◆ **WORK ORDER**
Whatever appears in the listing must be reproduced exactly.
BEGIN DATASET
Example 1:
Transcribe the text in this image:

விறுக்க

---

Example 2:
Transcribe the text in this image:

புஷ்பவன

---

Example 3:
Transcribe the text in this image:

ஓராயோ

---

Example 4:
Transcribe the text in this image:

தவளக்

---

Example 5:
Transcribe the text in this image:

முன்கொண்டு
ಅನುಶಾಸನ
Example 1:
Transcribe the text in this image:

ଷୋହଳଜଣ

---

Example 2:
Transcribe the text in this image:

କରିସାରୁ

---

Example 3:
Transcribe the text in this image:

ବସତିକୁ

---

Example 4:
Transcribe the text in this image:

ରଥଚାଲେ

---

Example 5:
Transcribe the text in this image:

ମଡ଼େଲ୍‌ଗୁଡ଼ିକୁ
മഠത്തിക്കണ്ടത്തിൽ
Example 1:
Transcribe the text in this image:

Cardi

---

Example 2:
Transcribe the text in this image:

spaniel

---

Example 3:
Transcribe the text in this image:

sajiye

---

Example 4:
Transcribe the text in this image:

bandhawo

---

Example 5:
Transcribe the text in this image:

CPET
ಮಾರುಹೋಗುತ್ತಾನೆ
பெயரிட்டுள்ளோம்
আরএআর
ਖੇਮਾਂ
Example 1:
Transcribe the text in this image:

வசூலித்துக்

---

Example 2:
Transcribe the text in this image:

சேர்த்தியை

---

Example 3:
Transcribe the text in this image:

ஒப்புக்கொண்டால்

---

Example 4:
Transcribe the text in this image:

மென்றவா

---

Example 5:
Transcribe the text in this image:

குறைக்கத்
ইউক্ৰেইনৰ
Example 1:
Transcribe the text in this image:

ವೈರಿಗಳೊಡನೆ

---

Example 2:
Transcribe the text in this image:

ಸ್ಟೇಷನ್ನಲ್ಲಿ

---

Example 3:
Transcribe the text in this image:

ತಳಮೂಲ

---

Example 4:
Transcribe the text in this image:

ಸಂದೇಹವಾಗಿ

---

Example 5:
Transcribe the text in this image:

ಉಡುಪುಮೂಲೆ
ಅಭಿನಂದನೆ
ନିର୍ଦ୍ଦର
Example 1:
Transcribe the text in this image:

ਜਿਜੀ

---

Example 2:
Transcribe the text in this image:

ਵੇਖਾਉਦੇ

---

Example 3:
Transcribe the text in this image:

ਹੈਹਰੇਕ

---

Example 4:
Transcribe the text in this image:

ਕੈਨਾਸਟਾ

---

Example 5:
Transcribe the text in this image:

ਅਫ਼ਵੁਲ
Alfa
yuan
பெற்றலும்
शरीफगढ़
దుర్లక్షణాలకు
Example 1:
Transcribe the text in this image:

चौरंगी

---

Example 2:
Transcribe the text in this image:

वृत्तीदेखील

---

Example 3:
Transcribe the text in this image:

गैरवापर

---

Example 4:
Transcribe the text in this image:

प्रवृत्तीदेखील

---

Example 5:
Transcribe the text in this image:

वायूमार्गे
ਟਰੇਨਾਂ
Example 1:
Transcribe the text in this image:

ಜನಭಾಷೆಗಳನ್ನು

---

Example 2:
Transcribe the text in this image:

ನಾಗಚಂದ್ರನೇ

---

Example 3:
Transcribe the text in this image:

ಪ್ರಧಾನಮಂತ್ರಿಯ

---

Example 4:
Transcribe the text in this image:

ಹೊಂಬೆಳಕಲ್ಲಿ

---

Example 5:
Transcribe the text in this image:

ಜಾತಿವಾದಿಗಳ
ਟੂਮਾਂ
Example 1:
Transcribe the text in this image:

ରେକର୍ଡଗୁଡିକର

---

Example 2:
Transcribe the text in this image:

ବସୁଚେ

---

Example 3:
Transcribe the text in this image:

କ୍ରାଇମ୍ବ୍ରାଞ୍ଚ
END DATASET
◆ **WORKED SOLUTION**
Example 1:
Transcribe the text in this image:

விறுக்க

---

Example 2:
Transcribe the text in this image:

புஷ்பவன

---

Example 3:
Transcribe the text in this image:

ஓராயோ

---

Example 4:
Transcribe the text in this image:

தவளக்

---

Example 5:
Transcribe the text in this image:

முன்கொண்டு
ಅನುಶಾಸನ
Example 1:
Transcribe the text in this image:

ଷୋହଳଜଣ

---

Example 2:
Transcribe the text in this image:

କରିସାରୁ

---

Example 3:
Transcribe the text in this image:

ବସତିକୁ

---

Example 4:
Transcribe the text in this image:

ରଥଚାଲେ

---

Example 5:
Transcribe the text in this image:

ମଡ଼େଲ୍‌ଗୁଡ଼ିକୁ
മഠത്തിക്കണ്ടത്തിൽ
Example 1:
Transcribe the text in this image:

Cardi

---

Example 2:
Transcribe the text in this image:

spaniel

---

Example 3:
Transcribe the text in this image:

sajiye

---

Example 4:
Transcribe the text in this image:

bandhawo

---

Example 5:
Transcribe the text in this image:

CPET
ಮಾರುಹೋಗುತ್ತಾನೆ
பெயரிட்டுள்ளோம்
আরএআর
ਖੇਮਾਂ
Example 1:
Transcribe the text in this image:

வசூலித்துக்

---

Example 2:
Transcribe the text in this image:

சேர்த்தியை

---

Example 3:
Transcribe the text in this image:

ஒப்புக்கொண்டால்

---

Example 4:
Transcribe the text in this image:

மென்றவா

---

Example 5:
Transcribe the text in this image:

குறைக்கத்
ইউক্ৰেইনৰ
Example 1:
Transcribe the text in this image:

ವೈರಿಗಳೊಡನೆ

---

Example 2:
Transcribe the text in this image:

ಸ್ಟೇಷನ್ನಲ್ಲಿ

---

Example 3:
Transcribe the text in this image:

ತಳಮೂಲ

---

Example 4:
Transcribe the text in this image:

ಸಂದೇಹವಾಗಿ

---

Example 5:
Transcribe the text in this image:

ಉಡುಪುಮೂಲೆ
ಅಭಿನಂದನೆ
ନିର୍ଦ୍ଦର
Example 1:
Transcribe the text in this image:

ਜਿਜੀ

---

Example 2:
Transcribe the text in this image:

ਵੇਖਾਉਦੇ

---

Example 3:
Transcribe the text in this image:

ਹੈਹਰੇਕ

---

Example 4:
Transcribe the text in this image:

ਕੈਨਾਸਟਾ

---

Example 5:
Transcribe the text in this image:

ਅਫ਼ਵੁਲ
Alfa
yuan
பெற்றலும்
शरीफगढ़
దుర్లక్షణాలకు
Example 1:
Transcribe the text in this image:

चौरंगी

---

Example 2:
Transcribe the text in this image:

वृत्तीदेखील

---

Example 3:
Transcribe the text in this image:

गैरवापर

---

Example 4:
Transcribe the text in this image:

प्रवृत्तीदेखील

---

Example 5:
Transcribe the text in this image:

वायूमार्गे
ਟਰੇਨਾਂ
Example 1:
Transcribe the text in this image:

ಜನಭಾಷೆಗಳನ್ನು

---

Example 2:
Transcribe the text in this image:

ನಾಗಚಂದ್ರನೇ

---

Example 3:
Transcribe the text in this image:

ಪ್ರಧಾನಮಂತ್ರಿಯ

---

Example 4:
Transcribe the text in this image:

ಹೊಂಬೆಳಕಲ್ಲಿ

---

Example 5:
Transcribe the text in this image:

ಜಾತಿವಾದಿಗಳ
ਟੂਮਾਂ
Example 1:
Transcribe the text in this image:

ରେକର୍ଡଗୁଡିକର

---

Example 2:
Transcribe the text in this image:

ବସୁଚେ

---

Example 3:
Transcribe the text in this image:

କ୍ରାଇମ୍ବ୍ରାଞ୍ଚ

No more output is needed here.